27 Jul 2018 | Saining Xie, Chen Sun, Jonathan Huang, Zhuowen Tu, and Kevin Murphy
This paper addresses the challenge of improving video classification performance while balancing speed and accuracy. The authors propose a novel approach that combines several key design choices to achieve this balance. They start with the I3D model, a 3D convolutional neural network that has shown promise in video classification. However, I3D is computationally expensive and prone to overfitting. To address these issues, the authors explore various network architectures, including Bottom-Heavy I3D and Top-Heavy I3D, where 3D convolutions are applied at different layers of the network. They find that Top-Heavy I3D models are faster and often more accurate, as they apply 3D convolutions to higher-level feature maps, which are smaller and more semantically rich.
The authors also introduce a separable 3D convolution (S3D) that decomposes 3D convolutions into spatial and temporal components, reducing computational cost while maintaining accuracy. They further enhance the model with a spatio-temporal feature gating mechanism, which allows the model to focus on important features and ignore irrelevant ones, improving accuracy without increasing computational cost significantly.
The proposed S3D-G model outperforms previous methods on several video classification benchmarks, including Kinetics, Something-something, UCF101, and HMDB. It also performs well on action detection tasks, such as JHMDB and UCF101-24. The model is efficient, with a significant reduction in computational cost compared to I3D, while maintaining high accuracy. The authors also show that the model generalizes well to different datasets and tasks, demonstrating its effectiveness in various video understanding applications. The key contributions of the paper include the development of a top-heavy model design, temporally separable convolution, and spatio-temporal feature gating, which together enable a more efficient and accurate video classification system.This paper addresses the challenge of improving video classification performance while balancing speed and accuracy. The authors propose a novel approach that combines several key design choices to achieve this balance. They start with the I3D model, a 3D convolutional neural network that has shown promise in video classification. However, I3D is computationally expensive and prone to overfitting. To address these issues, the authors explore various network architectures, including Bottom-Heavy I3D and Top-Heavy I3D, where 3D convolutions are applied at different layers of the network. They find that Top-Heavy I3D models are faster and often more accurate, as they apply 3D convolutions to higher-level feature maps, which are smaller and more semantically rich.
The authors also introduce a separable 3D convolution (S3D) that decomposes 3D convolutions into spatial and temporal components, reducing computational cost while maintaining accuracy. They further enhance the model with a spatio-temporal feature gating mechanism, which allows the model to focus on important features and ignore irrelevant ones, improving accuracy without increasing computational cost significantly.

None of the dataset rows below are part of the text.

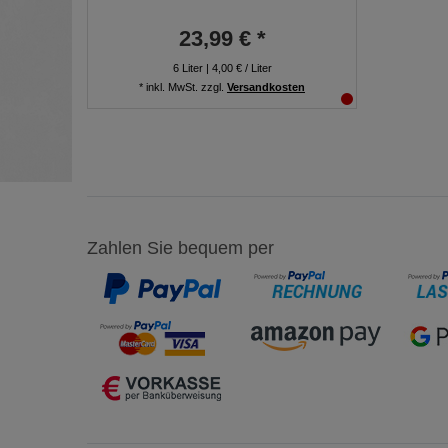
23,99 € *
6
Liter
| 4,00 € / Liter
*
inkl. MwSt.
zzgl.
Versandkosten
Zahlen Sie bequem per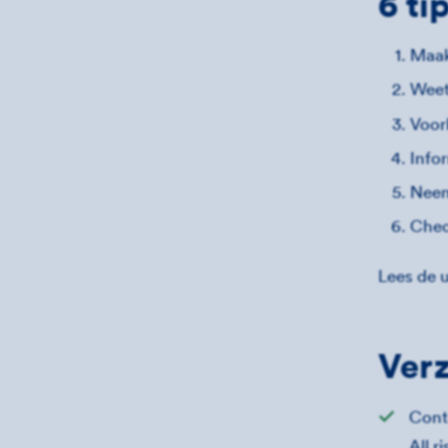
6 ti
Maak
Weet
Voor
Info
Neem
Chec
Lees de u
Verz
Cont
All r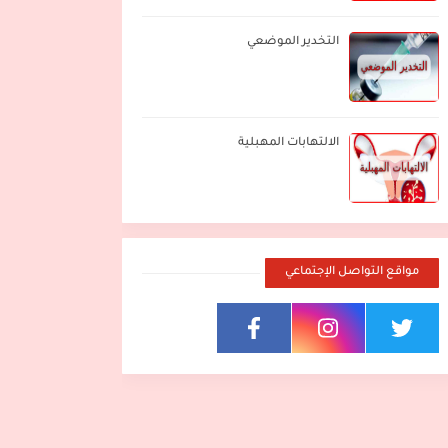
التخدير الموضعي
الالتهابات المهبلية
مواقع التواصل الإجتماعي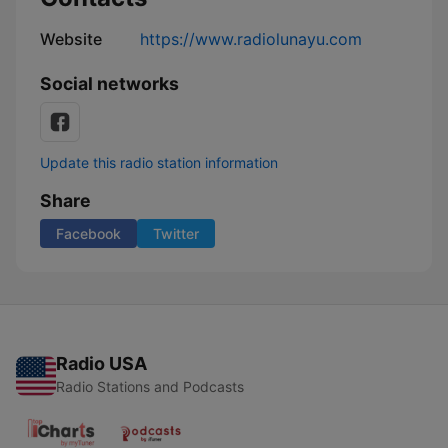
Website
https://www.radiolunayu.com
Social networks
Update this radio station information
Share
Facebook
Twitter
Radio USA
Radio Stations and Podcasts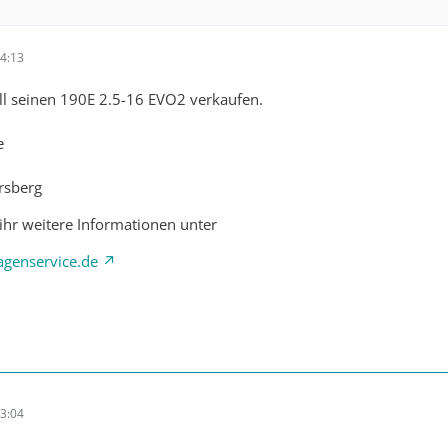
4:13
ill seinen 190E 2.5-16 EVO2 verkaufen.
e
rsberg
 ihr weitere Informationen unter
genservice.de
3:04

The proposed S3D-G model outperforms previous methods on several video classification benchmarks, including Kinetics, Something-something, UCF101, and HMDB. It also performs well on action detection tasks, such as JHMDB and UCF101-24. The model is efficient, with a significant reduction in computational cost compared to I3D, while maintaining high accuracy. The authors also show that the model generalizes well to different datasets and tasks, demonstrating its effectiveness in various video understanding applications. The key contributions of the paper include the development of a top-heavy model design, temporally separable convolution, and spatio-temporal feature gating, which together enable a more efficient and accurate video classification system.